**JOB:** Your answer should be the lines below from the one holding "text [119, 1397, 1156, 1409]" through the one holding "Rendered at 1275 by 1650 pixels.", copied exactly and with nothing else.

Document layout detection data:

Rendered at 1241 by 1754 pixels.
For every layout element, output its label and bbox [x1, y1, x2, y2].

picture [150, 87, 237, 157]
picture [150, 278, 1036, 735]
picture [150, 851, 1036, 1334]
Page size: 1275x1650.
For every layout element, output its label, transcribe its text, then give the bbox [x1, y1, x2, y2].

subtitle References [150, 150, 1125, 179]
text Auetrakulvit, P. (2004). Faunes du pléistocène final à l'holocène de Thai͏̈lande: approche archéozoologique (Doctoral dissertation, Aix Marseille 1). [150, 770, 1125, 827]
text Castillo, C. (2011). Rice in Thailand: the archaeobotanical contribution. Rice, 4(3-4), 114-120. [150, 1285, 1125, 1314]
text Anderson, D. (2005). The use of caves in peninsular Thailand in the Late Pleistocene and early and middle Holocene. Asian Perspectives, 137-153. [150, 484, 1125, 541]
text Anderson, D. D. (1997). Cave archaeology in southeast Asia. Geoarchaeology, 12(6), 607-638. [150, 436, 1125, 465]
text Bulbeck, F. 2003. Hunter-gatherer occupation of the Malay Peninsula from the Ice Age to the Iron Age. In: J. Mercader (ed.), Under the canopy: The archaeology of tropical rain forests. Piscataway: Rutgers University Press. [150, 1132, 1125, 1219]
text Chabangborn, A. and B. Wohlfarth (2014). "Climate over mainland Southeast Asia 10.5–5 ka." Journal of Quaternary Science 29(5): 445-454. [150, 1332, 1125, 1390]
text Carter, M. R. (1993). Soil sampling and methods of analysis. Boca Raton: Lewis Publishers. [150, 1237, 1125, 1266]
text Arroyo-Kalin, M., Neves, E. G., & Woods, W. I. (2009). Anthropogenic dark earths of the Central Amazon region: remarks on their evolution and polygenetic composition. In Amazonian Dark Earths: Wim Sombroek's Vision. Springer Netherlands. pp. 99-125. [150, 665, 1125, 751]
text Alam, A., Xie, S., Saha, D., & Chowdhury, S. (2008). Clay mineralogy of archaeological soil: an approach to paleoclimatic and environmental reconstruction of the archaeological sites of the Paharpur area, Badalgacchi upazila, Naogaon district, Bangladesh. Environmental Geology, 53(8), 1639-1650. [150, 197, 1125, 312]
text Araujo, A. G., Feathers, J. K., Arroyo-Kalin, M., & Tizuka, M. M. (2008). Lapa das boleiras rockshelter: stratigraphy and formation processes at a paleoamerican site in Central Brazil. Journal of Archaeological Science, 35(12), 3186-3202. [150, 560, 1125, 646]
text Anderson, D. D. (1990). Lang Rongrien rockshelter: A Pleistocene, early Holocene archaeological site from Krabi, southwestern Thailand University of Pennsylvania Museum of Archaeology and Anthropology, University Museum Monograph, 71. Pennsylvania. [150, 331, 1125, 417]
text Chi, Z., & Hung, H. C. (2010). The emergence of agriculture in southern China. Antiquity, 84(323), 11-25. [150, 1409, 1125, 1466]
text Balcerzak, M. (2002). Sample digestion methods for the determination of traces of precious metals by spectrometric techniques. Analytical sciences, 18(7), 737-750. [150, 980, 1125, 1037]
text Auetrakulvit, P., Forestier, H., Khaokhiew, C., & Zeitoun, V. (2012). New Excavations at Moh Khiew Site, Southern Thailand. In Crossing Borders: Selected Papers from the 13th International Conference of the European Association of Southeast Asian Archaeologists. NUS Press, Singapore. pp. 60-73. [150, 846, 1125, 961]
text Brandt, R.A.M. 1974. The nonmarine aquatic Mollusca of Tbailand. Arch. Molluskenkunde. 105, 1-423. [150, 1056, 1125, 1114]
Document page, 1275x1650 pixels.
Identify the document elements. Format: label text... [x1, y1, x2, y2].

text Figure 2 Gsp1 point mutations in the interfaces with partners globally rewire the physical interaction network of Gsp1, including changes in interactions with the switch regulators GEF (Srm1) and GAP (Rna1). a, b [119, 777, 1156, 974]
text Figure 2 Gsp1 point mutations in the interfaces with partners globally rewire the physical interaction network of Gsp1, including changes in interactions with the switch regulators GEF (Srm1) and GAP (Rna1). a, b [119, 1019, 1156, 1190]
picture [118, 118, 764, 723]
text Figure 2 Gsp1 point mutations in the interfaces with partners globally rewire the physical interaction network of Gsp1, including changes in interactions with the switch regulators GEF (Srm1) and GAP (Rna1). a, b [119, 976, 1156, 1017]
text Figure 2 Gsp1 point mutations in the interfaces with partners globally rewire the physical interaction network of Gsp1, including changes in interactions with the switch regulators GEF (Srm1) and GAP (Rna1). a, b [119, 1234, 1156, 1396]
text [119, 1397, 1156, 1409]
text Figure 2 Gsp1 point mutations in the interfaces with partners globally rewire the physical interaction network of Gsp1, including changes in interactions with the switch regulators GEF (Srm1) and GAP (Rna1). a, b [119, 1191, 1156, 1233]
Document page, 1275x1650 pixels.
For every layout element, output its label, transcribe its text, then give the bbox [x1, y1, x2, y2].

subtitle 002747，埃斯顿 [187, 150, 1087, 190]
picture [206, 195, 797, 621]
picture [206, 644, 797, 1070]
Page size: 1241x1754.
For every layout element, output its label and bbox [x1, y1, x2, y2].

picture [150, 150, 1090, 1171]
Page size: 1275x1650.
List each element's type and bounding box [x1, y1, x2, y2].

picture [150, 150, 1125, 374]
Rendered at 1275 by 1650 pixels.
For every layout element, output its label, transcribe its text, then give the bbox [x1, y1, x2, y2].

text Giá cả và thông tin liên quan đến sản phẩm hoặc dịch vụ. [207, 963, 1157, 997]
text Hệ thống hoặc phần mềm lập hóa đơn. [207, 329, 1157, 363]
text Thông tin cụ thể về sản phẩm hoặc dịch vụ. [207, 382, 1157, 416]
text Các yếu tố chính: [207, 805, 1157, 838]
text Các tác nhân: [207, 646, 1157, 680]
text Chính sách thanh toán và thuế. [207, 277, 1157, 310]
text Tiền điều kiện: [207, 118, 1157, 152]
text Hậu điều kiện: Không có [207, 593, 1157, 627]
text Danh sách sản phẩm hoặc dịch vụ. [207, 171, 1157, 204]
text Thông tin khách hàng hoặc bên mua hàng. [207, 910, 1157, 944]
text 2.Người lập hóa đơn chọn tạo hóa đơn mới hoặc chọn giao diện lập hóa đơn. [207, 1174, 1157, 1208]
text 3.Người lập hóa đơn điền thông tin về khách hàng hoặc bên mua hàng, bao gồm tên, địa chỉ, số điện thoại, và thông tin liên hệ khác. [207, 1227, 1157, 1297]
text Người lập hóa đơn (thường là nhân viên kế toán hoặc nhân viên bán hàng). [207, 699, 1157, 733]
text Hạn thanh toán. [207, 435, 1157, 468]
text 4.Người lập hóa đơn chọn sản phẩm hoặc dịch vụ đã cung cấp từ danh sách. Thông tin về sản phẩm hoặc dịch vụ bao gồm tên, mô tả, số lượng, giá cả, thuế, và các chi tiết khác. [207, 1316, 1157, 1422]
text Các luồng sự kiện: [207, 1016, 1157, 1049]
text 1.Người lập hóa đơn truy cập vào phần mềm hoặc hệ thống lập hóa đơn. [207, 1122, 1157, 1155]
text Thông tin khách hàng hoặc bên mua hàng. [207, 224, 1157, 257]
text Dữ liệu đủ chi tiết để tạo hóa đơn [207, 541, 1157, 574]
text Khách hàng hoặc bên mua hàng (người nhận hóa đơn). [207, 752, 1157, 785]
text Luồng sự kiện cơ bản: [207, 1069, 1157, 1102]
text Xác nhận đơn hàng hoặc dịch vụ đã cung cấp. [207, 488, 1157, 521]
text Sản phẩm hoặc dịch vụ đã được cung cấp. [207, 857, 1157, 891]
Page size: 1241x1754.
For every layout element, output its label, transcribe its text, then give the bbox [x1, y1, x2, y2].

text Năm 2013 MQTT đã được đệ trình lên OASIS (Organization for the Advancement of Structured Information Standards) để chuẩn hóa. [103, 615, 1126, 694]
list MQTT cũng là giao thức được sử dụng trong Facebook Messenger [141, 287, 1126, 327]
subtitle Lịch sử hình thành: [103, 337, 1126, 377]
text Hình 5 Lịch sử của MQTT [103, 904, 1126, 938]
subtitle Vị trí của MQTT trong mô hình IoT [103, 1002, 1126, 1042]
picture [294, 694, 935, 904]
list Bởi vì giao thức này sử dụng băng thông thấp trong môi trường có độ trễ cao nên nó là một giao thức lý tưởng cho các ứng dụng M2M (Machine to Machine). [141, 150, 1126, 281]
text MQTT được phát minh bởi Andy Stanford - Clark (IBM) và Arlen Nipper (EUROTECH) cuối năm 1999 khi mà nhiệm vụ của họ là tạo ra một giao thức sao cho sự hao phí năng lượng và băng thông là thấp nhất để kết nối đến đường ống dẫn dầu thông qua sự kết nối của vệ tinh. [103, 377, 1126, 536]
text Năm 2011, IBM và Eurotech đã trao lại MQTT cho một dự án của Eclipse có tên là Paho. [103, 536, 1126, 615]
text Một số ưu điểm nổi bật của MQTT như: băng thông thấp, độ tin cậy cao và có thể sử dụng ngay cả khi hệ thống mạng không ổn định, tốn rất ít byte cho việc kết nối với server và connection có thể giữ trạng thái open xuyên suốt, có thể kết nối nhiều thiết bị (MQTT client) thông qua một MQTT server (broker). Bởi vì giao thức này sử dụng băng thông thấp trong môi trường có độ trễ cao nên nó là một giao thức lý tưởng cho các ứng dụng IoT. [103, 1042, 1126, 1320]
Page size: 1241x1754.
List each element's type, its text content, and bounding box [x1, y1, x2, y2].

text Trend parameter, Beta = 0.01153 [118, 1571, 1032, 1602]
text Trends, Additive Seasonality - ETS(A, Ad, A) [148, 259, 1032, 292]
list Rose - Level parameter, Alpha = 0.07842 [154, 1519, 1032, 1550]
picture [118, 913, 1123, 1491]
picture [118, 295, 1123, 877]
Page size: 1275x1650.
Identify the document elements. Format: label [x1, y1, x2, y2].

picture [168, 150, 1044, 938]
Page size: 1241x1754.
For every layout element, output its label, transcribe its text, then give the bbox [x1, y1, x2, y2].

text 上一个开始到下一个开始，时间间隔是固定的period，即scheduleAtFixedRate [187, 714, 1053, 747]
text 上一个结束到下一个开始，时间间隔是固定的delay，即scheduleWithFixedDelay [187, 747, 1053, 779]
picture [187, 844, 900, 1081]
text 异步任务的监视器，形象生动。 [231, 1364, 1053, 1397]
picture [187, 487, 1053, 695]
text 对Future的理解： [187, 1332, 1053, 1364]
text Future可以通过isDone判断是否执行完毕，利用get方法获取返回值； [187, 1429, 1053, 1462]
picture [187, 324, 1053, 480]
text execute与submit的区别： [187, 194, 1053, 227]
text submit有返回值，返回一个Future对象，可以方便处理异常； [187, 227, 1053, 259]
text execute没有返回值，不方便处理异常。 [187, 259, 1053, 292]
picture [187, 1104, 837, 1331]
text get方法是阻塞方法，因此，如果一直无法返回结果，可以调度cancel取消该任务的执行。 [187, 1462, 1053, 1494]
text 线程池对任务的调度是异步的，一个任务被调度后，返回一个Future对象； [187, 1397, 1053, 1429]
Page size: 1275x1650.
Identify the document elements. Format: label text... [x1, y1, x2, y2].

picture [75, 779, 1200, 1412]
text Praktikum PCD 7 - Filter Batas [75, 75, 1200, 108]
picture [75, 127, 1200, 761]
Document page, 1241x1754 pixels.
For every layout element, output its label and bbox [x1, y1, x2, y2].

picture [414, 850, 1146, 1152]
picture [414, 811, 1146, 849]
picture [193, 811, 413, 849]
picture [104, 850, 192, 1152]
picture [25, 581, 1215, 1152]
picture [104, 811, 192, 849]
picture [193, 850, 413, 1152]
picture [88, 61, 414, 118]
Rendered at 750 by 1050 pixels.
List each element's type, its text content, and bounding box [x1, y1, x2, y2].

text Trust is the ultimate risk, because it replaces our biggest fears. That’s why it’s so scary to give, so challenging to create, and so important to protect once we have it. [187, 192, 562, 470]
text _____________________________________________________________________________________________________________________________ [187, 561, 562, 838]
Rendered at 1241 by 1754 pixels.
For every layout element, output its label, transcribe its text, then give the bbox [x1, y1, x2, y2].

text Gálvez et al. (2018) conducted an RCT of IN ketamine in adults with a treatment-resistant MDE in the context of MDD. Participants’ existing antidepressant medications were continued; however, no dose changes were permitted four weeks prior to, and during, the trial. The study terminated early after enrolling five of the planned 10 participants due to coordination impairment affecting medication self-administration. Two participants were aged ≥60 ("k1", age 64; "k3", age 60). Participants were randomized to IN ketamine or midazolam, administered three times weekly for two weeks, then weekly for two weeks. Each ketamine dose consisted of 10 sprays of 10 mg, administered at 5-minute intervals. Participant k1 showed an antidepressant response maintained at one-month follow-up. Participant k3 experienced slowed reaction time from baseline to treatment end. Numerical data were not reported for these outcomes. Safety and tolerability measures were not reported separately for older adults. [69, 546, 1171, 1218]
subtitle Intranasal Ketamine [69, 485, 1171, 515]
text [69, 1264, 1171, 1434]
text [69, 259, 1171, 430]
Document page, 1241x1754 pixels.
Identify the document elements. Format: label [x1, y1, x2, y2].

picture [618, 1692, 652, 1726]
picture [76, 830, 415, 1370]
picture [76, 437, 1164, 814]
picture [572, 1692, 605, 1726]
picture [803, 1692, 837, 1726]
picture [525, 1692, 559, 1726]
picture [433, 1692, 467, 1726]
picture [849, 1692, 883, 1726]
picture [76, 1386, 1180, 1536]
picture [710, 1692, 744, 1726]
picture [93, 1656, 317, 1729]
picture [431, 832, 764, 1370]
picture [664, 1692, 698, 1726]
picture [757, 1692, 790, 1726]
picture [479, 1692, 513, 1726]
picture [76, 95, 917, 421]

**TASK RESPONSE:**
text [119, 1397, 1156, 1409]
text Figure 2 Gsp1 point mutations in the interfaces with partners globally rewire the physical interaction network of Gsp1, including changes in interactions with the switch regulators GEF (Srm1) and GAP (Rna1). a, b [119, 1191, 1156, 1233]
Document page, 1275x1650 pixels.
For every layout element, output its label, transcribe its text, then give the bbox [x1, y1, x2, y2].

subtitle 002747，埃斯顿 [187, 150, 1087, 190]
picture [206, 195, 797, 621]
picture [206, 644, 797, 1070]
Page size: 1241x1754.
For every layout element, output its label and bbox [x1, y1, x2, y2].

picture [150, 150, 1090, 1171]
Page size: 1275x1650.
List each element's type and bounding box [x1, y1, x2, y2].

picture [150, 150, 1125, 374]
Rendered at 1275 by 1650 pixels.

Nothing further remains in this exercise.